27. In view of the above considerations, the board concludes that document D1 does not disclose a pharmaceutical formulation as claimed.
Admittance of D96
28. The board admitted document D96 into the proceedings, however a reference to this document was not necessary for the present decision. In view of this no reason needs be given for its admittance.
Remittal (Article 111(1) EPC and Article 11 RPBA)
29. The decision under appeal dealt with objections of lack of novelty under Article 100(a) EPC in combination with Article 54 EPC and objections of lack of novelty against the auxiliary request under Article 54 EPC.

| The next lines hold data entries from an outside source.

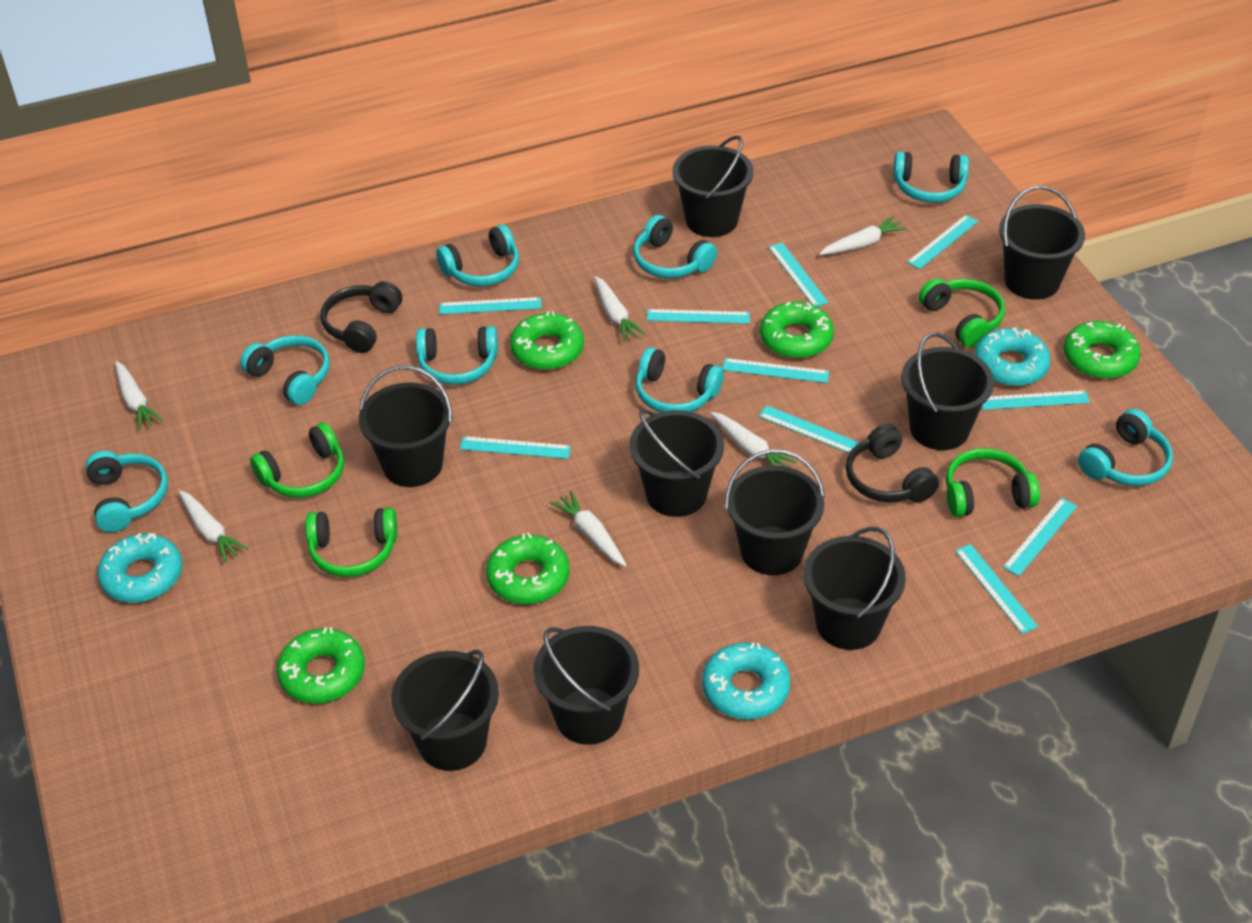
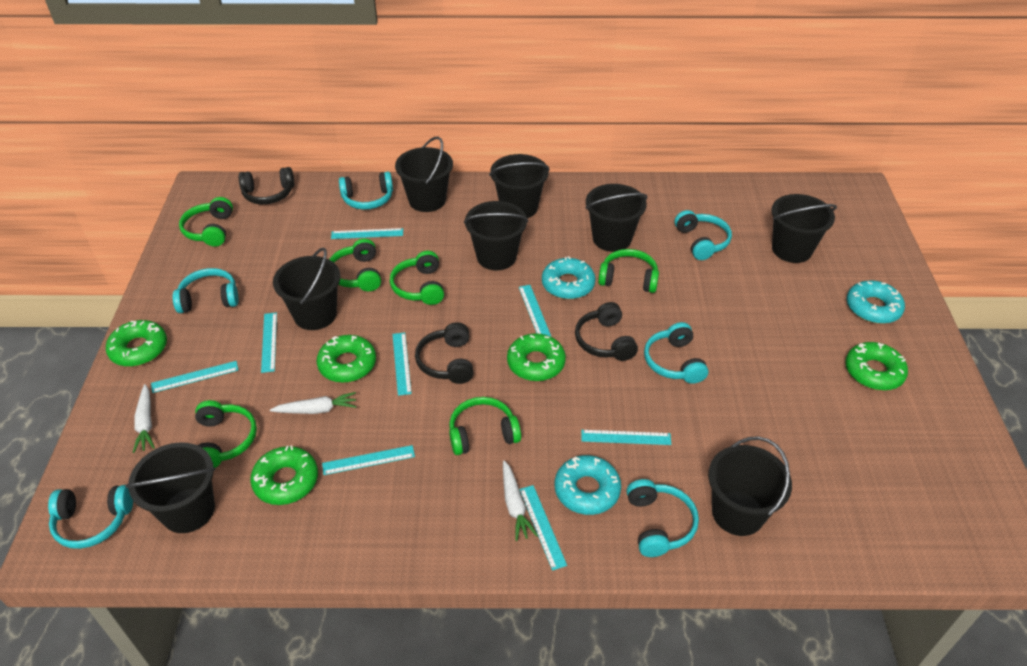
black bucket: [359,366,452,487] [391,650,499,771] [533,626,639,745] [629,409,724,517] [672,135,753,237] [725,449,825,575] [803,527,906,650] [901,332,994,450] [999,185,1085,300] = 9 -> [125,442,215,533] [273,248,341,330] [395,137,453,212] [464,201,528,270] [489,154,549,218] [586,184,647,252] [708,436,792,536] [771,194,837,263] = 8
black headphones: [321,281,402,353] [846,424,939,503] = 2 -> [239,167,294,204] [415,322,474,384] [575,302,638,361] = 3
green headphones: [250,422,344,498] [305,507,397,577] [919,278,1005,347] [946,448,1040,517] = 4 -> [179,197,233,247] [195,400,257,468] [329,239,381,291] [390,251,444,305] [449,397,521,455] [598,249,659,293] = 6
turquoise headphones: [85,451,168,532] [240,335,330,405] [416,326,498,385] [436,224,519,286] [633,215,717,278] [636,347,724,412] [893,151,969,203] [1078,409,1173,486] = 8 -> [48,485,133,549] [173,268,239,313] [339,172,393,210] [626,479,699,557] [644,322,709,384] [675,210,732,260] = 6
turquoise ruler: [439,297,542,314] [460,436,571,459] [647,309,750,324] [723,358,830,383] [759,405,860,453] [768,243,829,307] [907,215,978,269] [955,544,1038,634] [982,390,1090,410] [1003,498,1077,576] = 10 -> [151,361,238,393] [261,312,277,373] [322,445,415,475] [331,228,403,239] [392,332,412,396] [519,285,551,337] [519,485,567,571] [581,430,671,445] = 8
white carrot: [115,361,163,430] [179,490,248,563] [550,491,626,567] [594,276,646,342] [710,412,797,467] [819,216,907,255] = 6 -> [133,384,155,453] [270,392,357,414] [503,460,538,541] = 3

However, it did not deal with objections of lack of inventive step (Article 100(a) EPC and Article 56 EPC) or lack of sufficient disclosure (Article 100(b) EPC). The board does not disregard the respondent I's considerations, with respect to the patent term and the extensive discussion on novelty, however it is also not convinced by the argument that the inventive step assessment would follow straightforwardly from the analysis made for the question of novelty. Thus, considering that under Article 12(2) RPBA, the primary object of the appeal proceedings is to review the decision under appeal in a judicial manner, the board considers that the circumstances of the case represent "special reasons" within the meaning of Article 11 RPBA for remittal.
For these reasons it is decided that:
1. The decision under appeal is set aside.
2. The case is remitted to the opposition division for further prosecution.